A quick side note, Oliver said, is that the award was signed by Scott.

“He’s led the drive to prison privatization in his state,’ Oliver said. “But on one condition.”

It then cuts to old footage of a Scott gaggle, where the governor is surrounded by TV cameras and reporters.

“What I’ve said all along is that this is an opportunity for the taxpayers of the state to save money,” Scott said.  “There’s no way we’ll do this if we don’t save money. As you know, the bill says if we don’t save at least seven percent, we don’t do prison privatization.”

Back to Oliver.

“Hey, hey, hey, listen,” Oliver said. “If you think Rick Scott is going to look the other way for a company with a history of the physical abuse of minors for the savings of a mere six percent, you don’t know Rick Scott, ok? Ricky needs seven. Ricky wants seven. Ricky likes seven, ok?”

Big laugh.

“Now if you happen at all to be interested in asking Rick Scott about the conduct of the Geo Group, for goodness sake, don’t do it tomorrow night,” Oliver said during his Sunday telecast. “He’s busy. We actually checked and he’s going to be at a fundraiser at the home of, and this is true, the CEO of Geo Group.”

Groans from audience.

“I believe the theme of that fundraiser is, ‘Come Join Rick Scott; A cesspool of unconstitutional and inhuman acts,'” Oliver said

Big laughs, applaluse.

“Look, this is all so depressing,” Oliver said. “The whole system seems fundamentally broken.”

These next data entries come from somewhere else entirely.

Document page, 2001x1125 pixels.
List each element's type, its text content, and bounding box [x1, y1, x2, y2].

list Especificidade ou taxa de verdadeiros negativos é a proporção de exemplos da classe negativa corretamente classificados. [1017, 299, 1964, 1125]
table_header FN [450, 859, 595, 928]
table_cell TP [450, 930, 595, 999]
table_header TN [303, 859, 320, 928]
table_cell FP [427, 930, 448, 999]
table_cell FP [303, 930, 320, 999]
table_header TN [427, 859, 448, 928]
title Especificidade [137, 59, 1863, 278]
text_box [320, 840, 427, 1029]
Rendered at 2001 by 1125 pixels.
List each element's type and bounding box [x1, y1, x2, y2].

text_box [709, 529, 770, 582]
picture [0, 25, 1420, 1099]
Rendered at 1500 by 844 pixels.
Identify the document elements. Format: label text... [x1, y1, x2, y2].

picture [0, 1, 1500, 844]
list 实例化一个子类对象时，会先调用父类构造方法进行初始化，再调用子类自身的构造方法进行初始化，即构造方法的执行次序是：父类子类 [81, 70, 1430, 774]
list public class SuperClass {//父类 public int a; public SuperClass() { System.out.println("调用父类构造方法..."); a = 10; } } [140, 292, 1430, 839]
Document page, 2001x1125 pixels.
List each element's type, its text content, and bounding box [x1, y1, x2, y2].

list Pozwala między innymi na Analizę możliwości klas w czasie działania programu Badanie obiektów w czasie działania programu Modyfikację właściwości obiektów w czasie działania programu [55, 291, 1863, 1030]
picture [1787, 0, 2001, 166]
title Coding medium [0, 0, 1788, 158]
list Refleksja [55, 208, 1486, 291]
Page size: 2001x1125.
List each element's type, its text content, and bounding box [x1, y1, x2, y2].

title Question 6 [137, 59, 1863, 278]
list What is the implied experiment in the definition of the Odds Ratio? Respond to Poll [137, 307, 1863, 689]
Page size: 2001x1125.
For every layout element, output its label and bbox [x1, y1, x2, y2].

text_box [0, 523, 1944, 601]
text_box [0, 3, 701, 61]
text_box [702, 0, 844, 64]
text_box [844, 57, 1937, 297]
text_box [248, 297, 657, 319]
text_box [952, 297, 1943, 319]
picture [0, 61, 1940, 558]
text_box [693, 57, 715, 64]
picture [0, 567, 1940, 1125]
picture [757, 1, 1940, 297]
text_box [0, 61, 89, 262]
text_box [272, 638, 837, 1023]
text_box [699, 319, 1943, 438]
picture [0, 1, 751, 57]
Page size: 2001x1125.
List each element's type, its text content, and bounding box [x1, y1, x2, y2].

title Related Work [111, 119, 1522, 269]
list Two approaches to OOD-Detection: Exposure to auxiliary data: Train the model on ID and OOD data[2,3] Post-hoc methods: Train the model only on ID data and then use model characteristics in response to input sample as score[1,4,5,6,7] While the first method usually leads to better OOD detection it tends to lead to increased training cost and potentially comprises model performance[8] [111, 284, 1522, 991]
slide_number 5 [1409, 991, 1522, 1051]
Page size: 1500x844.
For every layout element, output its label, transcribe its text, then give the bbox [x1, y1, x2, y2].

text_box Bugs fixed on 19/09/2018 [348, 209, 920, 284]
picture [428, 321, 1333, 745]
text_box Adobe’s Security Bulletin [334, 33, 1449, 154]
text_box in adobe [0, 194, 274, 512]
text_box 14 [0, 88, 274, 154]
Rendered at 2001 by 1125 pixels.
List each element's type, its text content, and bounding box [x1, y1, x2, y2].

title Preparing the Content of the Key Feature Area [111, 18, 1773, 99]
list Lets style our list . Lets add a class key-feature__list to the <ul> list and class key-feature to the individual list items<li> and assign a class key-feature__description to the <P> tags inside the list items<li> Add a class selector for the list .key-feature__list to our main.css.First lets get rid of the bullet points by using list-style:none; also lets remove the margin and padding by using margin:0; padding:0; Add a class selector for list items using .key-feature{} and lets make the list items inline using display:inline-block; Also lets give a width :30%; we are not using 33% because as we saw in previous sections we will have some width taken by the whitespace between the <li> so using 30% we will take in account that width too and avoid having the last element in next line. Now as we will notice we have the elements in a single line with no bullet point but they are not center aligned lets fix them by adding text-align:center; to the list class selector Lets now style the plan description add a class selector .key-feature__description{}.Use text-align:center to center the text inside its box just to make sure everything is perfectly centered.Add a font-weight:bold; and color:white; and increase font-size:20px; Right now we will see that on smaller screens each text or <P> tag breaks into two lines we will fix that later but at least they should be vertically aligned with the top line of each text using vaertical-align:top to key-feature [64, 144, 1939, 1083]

When asked for comment about the segment, which had been viewed on YouTube 270,915 times by Monday afternoon, Scott’s campaign wouldn’t comment.

Immigrant rights groups and some local residents on Monday night stood outside Zoley’s home, which is in Boca’s Royal Yacht & Country Club community, to protest the reports of abuse, sexual assault and neglect at Geo Group facilities.

Jackie Schutz, a Scott campaign spokeswoman, said Scott stopped to talk to protesters before the fundraiser.

“He wanted to talk to them about their concerns,” Schutz said. “And he said his office will look into them.”

Despite becoming an instant comedy punch line, the fundraiser is not likely to be used as ammunition by Scott’s opponent, Charlie Crist.

Zoley, it turns out, was a major supporter of Crist when he became governor in 2006, offering not just the use of his corporate jet so Crist could campaign across the state, but also $50,000 to Crist’s inaugural ball, which was later returned with other large donations after a public outcry.